If you work in marketing, as a graphic designer, or as a social media manager, give Nano Banana Pro a try.
Google Antigravity IDE is a developer's new home
The third drop is another Google product. This one targets the developer workflow. Antigravity is a new agent-based Integrated Development Environment (IDE). If you have tried AI tools for software development like Cursor or Windsurf, this is Google’s belated entry into that area. It builds on their earlier offerings, like Firebase Studio and the oddly named Jules with a Gemini 3 Pro led agentic focus.
Antigravity‘s core philosophy is agent-first. It’s built on the same VSCode foundation as Cursor, but radically flips the focus from code editing to agent orchestration. The agent can autonomously plan, execute and verify complex engineering tasks across the editor, terminal and browser.
It’s truly a mission control for software development. The current challenge? It’s free and open in preview but the API limits are extremely low.
You will face challenges quickly on any serious project. For those who have not yet seen the change to a fully agent-driven development process, the shift in thinking is huge. Go check it out. It’s a glimpse into the future of coding.
Why you should care
Antigravity represents a big step toward autonomous software development. This means the time and cost required to build custom tools, internal dashboards and complex landing pages will decrease.
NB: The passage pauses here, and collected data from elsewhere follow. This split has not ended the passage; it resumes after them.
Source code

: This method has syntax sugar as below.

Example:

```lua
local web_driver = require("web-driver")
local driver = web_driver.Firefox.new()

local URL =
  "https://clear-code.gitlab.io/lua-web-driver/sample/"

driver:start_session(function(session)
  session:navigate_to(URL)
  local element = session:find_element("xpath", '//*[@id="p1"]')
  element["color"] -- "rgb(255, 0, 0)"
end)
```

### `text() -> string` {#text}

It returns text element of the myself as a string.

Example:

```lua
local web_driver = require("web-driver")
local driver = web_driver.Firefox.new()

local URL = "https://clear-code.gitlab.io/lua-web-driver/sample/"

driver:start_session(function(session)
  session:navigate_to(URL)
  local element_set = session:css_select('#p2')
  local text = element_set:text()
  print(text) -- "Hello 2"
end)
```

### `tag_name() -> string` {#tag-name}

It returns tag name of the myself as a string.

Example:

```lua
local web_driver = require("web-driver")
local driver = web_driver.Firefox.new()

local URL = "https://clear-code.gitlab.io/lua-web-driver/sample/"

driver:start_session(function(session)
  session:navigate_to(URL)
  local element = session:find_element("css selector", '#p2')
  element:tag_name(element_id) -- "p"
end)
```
If you’re a marketer, your ability to rapidly prototype and deploy campaigns that use to require custom code will be accelerated by these agent-based systems.
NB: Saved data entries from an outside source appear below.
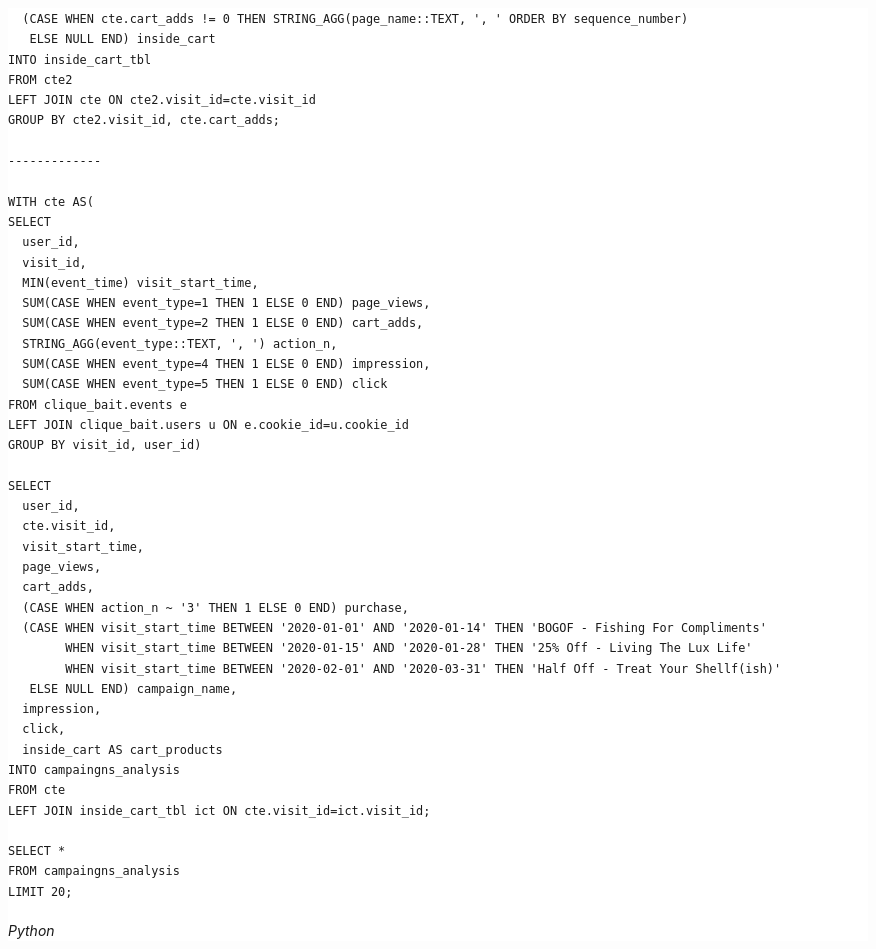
 ```TSQL
  (CASE WHEN cte.cart_adds != 0 THEN STRING_AGG(page_name::TEXT, ', ' ORDER BY sequence_number)
   ELSE NULL END) inside_cart
INTO inside_cart_tbl
FROM cte2
LEFT JOIN cte ON cte2.visit_id=cte.visit_id
GROUP BY cte2.visit_id, cte.cart_adds;

-------------

WITH cte AS(
SELECT
  user_id,
  visit_id,
  MIN(event_time) visit_start_time,
  SUM(CASE WHEN event_type=1 THEN 1 ELSE 0 END) page_views,
  SUM(CASE WHEN event_type=2 THEN 1 ELSE 0 END) cart_adds,
  STRING_AGG(event_type::TEXT, ', ') action_n,
  SUM(CASE WHEN event_type=4 THEN 1 ELSE 0 END) impression,
  SUM(CASE WHEN event_type=5 THEN 1 ELSE 0 END) click
FROM clique_bait.events e
LEFT JOIN clique_bait.users u ON e.cookie_id=u.cookie_id
GROUP BY visit_id, user_id)

SELECT
  user_id,
  cte.visit_id,
  visit_start_time,
  page_views,
  cart_adds,
  (CASE WHEN action_n ~ '3' THEN 1 ELSE 0 END) purchase,
  (CASE WHEN visit_start_time BETWEEN '2020-01-01' AND '2020-01-14' THEN 'BOGOF - Fishing For Compliments'
        WHEN visit_start_time BETWEEN '2020-01-15' AND '2020-01-28' THEN '25% Off - Living The Lux Life'
        WHEN visit_start_time BETWEEN '2020-02-01' AND '2020-03-31' THEN 'Half Off - Treat Your Shellf(ish)'
   ELSE NULL END) campaign_name,
  impression,
  click,
  inside_cart AS cart_products
INTO campaingns_analysis
FROM cte
LEFT JOIN inside_cart_tbl ict ON cte.visit_id=ict.visit_id;

SELECT *
FROM campaingns_analysis
LIMIT 20;
```

###### Python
OpenAI fires back with GPT-5.1 Codex Max
Not to be outdone, OpenAI reminded us they are very much in the fight too. They released GPT-5.1 Codex Max. Yes, they went Apple-level insane on the naming conventions. But hey, can’t be worse than Nano Banana right?
This model is specifically designed for software development and agentic coding, built on the GPT-5.1 foundation.
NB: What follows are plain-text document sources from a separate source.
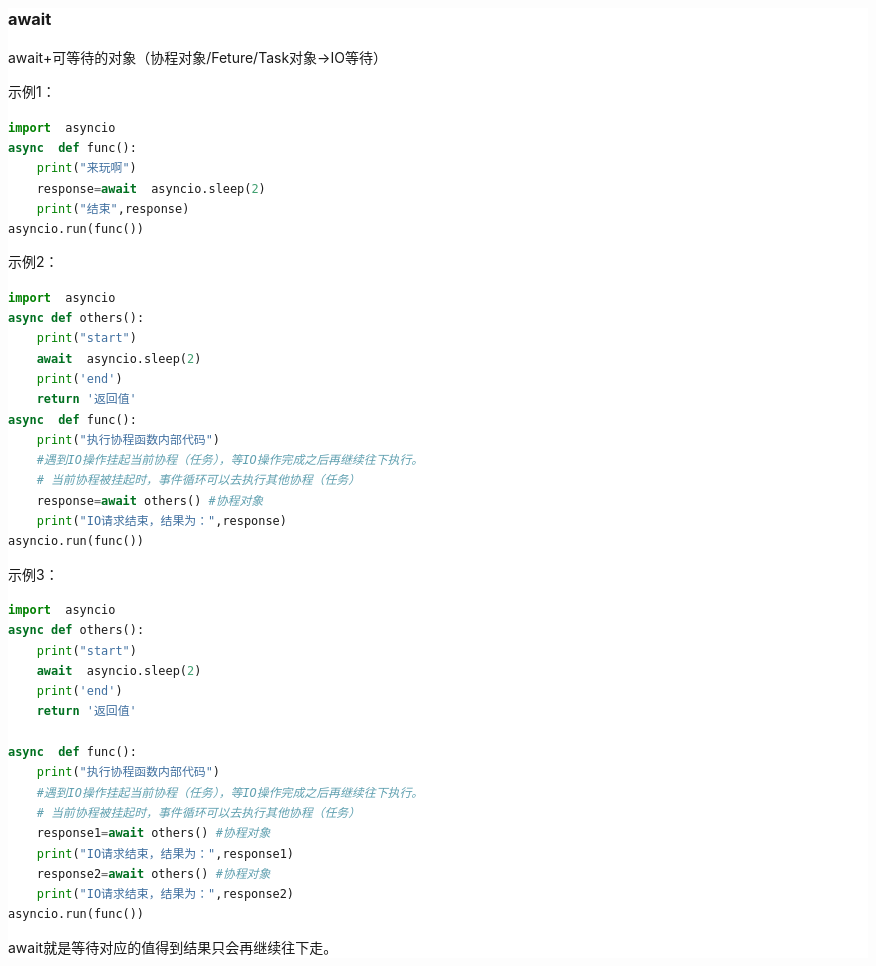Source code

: 

### await

await+可等待的对象（协程对象/Feture/Task对象->IO等待）

示例1：
```python
import  asyncio
async  def func():
    print("来玩啊")
    response=await  asyncio.sleep(2)
    print("结束",response)
asyncio.run(func())
```
示例2：

```python
import  asyncio
async def others():
    print("start")
    await  asyncio.sleep(2)
    print('end')
    return '返回值'
async  def func():
    print("执行协程函数内部代码")
    #遇到IO操作挂起当前协程（任务），等IO操作完成之后再继续往下执行。
    # 当前协程被挂起时，事件循环可以去执行其他协程（任务）
    response=await others() #协程对象
    print("IO请求结束，结果为：",response)   
asyncio.run(func())
```
示例3：

```python
import  asyncio
async def others():
    print("start")
    await  asyncio.sleep(2)
    print('end')
    return '返回值'

async  def func():
    print("执行协程函数内部代码")
    #遇到IO操作挂起当前协程（任务），等IO操作完成之后再继续往下执行。
    # 当前协程被挂起时，事件循环可以去执行其他协程（任务）
    response1=await others() #协程对象
    print("IO请求结束，结果为：",response1)
    response2=await others() #协程对象
    print("IO请求结束，结果为：",response2)
asyncio.run(func())

```
await就是等待对应的值得到结果只会再继续往下走。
It seems to have the largest context of any Codex model released to date. It can sustain complex, long-horizon coding tasks. Think multi-hour refactors or solving complex, multi-file bugs, but using a technique called compaction.
It smartly reduces and summarises its own history. This helps free up space for context without losing the main ideas of the session. This allows it to work on massive projects without running out of ‘memory’.
Why you should care
Codex Max is unmatched in endurance and memory. It will tackle the difficult, long term technical projects with fewer errors and interruptions. For a business, this means lower maintenance costs and more dependable custom tools that don’t constantly need developer intervention.
Why 2026 is the new AI tipping point
Gemini 3 Pro may have the general-purpose benchmark crown. However, Codex Max aims to grab developers' attention. It offers unmatched endurance for the toughest coding projects.
It’s clear that the AI race is intensifying. Both giants are focusing heavily on agentic capabilities and true multimodality. The real-world impact of these tools on creative design and software engineering workflows is going to be exponential.
If last week is any sign, 2026 will be the year AI changes. It will move from being impressive chat partners to autonomous end-to-end workers.
The pace is huge and there’s more coming!